Thanks everyone - I think I have a much better understanding of this subject now smile

Much Appreciated !


Posted By: SportsGuy (Staff)
Posted On: 2007-Mar-16 15:26

Sorry for not posting sooner beth.

Basically, excel hit the high points:

If you are the author, post in on your own site and let users come to you.

I'll add that creating some smaller, more generic, yet unique, articles can act as a way to drive awareness and traffic to a site when they are shared for folks to read - it's the same as participating in a community online, basically.

Now, your twist does make it different.

If we take my perspective literally, and everyone did what I suggest, your site would have no articles. sad

Now, the copyrights to the articles remain with the writer - that's the way copyright works. If you create it, it's yours. You would have to PROVE you created it, though, if you wanted to fight someone who infringed on your rights - but that's not the topic here, so we move on...

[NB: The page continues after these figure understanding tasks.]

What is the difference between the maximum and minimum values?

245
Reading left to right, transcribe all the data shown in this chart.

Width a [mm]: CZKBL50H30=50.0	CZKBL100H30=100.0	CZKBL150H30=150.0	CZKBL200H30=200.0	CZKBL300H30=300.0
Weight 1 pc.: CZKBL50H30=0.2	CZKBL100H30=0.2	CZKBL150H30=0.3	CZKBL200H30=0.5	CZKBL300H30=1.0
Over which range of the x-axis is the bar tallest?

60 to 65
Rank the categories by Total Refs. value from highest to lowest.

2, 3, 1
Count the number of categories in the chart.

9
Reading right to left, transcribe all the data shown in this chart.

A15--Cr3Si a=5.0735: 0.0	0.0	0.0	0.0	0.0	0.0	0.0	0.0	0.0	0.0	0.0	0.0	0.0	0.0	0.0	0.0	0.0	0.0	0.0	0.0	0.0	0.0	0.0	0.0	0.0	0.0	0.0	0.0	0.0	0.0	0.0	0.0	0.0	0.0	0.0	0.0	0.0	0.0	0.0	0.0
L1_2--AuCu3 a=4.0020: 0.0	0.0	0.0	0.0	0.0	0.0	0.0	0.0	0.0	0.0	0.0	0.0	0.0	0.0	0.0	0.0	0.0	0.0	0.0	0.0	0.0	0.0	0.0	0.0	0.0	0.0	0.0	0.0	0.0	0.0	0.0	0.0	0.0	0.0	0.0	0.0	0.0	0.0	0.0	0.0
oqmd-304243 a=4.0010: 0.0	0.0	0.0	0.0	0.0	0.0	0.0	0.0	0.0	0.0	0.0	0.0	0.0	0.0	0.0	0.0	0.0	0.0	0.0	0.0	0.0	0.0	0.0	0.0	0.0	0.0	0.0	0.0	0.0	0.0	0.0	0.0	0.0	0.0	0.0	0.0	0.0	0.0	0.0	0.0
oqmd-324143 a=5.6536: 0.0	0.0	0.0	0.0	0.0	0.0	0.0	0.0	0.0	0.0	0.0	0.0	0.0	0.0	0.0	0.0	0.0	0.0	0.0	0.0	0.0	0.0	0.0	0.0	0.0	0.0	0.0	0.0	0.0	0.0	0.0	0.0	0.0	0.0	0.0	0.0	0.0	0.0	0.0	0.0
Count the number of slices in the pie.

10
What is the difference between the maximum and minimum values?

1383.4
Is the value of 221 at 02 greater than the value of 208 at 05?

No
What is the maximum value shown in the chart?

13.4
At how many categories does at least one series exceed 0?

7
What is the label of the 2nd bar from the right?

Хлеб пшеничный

You can easily determine if users are submitting content to you, that they already have on their own site, or on other sites (if they're submitting to you, they're submitting elsewhere, too. wink )

Take a sample of the text - several sentences, for example, and do a Google search on it. Make sure to place it in quotes.

Here's an example:

We noticed the average visit length (the amount of time the visitors they sent to our site actually stayed for) was VERY short - in the under 5 second range. THAT is not useful traffic and begs it's own, unfortunate, conclusions


That text is from a post I made here just over one year ago.

If you place the text into the Google search box, and wrap it in quotes, the one result shows up - the thread from here that I posted the content in originally.

So, you can use this method as aguideline.

It's not foolproof, however:

1 - users may have a new site, with new content - it won't show in Google's results if it's really fresh, but G will likely be aware of it and will assign them credit for it in the long run.

2 - if you see multiple results, you know the same content appears in multiple places.

In the end, it's a gauge.

Given the nature of your site, I wouldn't sweat this. I would work on your own content, though. Make sure YOU keep creating unique content to build the actual number of known unique pages to well over 100 or so. (It's not a magic number, just a goal.)

If you build it, and users use the service, the links you'll be seeking (in the bigger picture) will materialize on their own.

In the meantime, here's some interesting, related topic reading on the subject of duplicate content...

Snippet:

Another duplicate-content issue that many are concerned about is the republishing of online articles. Reprinting someone's article on your site is not going to cause a penalty. At best, your page with the article will show up in a search related to it; at worst, it won't. No big deal either way.


Full article


Posted By: beth_lk (Staff)
Posted On: 2007-Mar-17 04:38

Again - Much Appreciated SportsGuy - some new info to chew on smile



Posted By: friendlyfrank ()
Posted On: 2007-Mar-18 09:31

few things:

- I have yet to had a visitor come to my site and request a copy of an article.

- going by that speed, I would hardly get 2 link in a year, if i am lucky.

Is there another strategy to get vistors to publish your articles ?



Posted By: excell (Staff)
Posted On: 2007-Mar-18 11:48

Look for high quality websites within your sector that have good articles, well formatted, accessible and who give credit with link...and approach them or submit article.


Posted By: friendlyfrank ()
Posted On: 2007-Mar-19 01:20

yes. Actually, I have had good success with that lately smile Thanks!